### INSTRUÇÕES DA TAREFA
Responda com base no texto sobre a arte e o mal:
1. Por que figuras as culturas pós-modernas têm fascínio, segundo a frase citada?
2. Segundo Terry Eagleton, o que falta ao homem pós-moderno?
3. De que história infantil o texto diz que já estivemos mais longe de retirar o lobo mau?

### TEXTO FORNECIDO
O relacionamento entre a arte e a maldade é um tema cada vez mais carente de reflexão. “De um modo geral, as culturas pós-modernas, apesar do seu fascínio por mortos-vivos e vampiros, pouco têm a dizer sobre o mal”. A frase é do filósofo e crítico literário inglês Terry Eagleton (Sobre o mal), que, sem pruridos ou atenuantes, lamenta a gradual censura do mundo contemporâneo à representação artística do maléfico: no seu entendimento, o homem pós-moderno não tem a profundidade requerida pela verdadeira destrutividade. Talvez por isso já tenhamos estado mais longe de retirar o lobo mau da história do Capuchinho Vermelho.

### DADOS DISPONÍVEIS
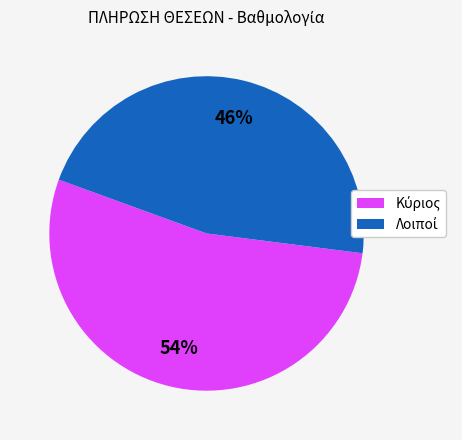

To the nearest percent, what is the average slice percentage?

50%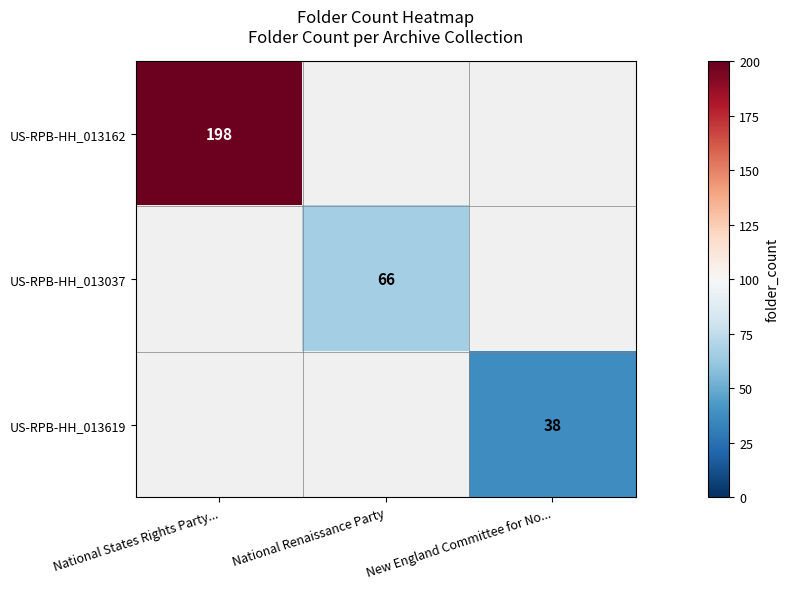

The US-RPB-HH_013162 series shows 333 at National States Rights Party.... True or false?

False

### RESOLUÇÃO
1. Por mortos-vivos e vampiros.
2. A profundidade requerida pela verdadeira destrutividade.
3. Da história do Capuchinho Vermelho.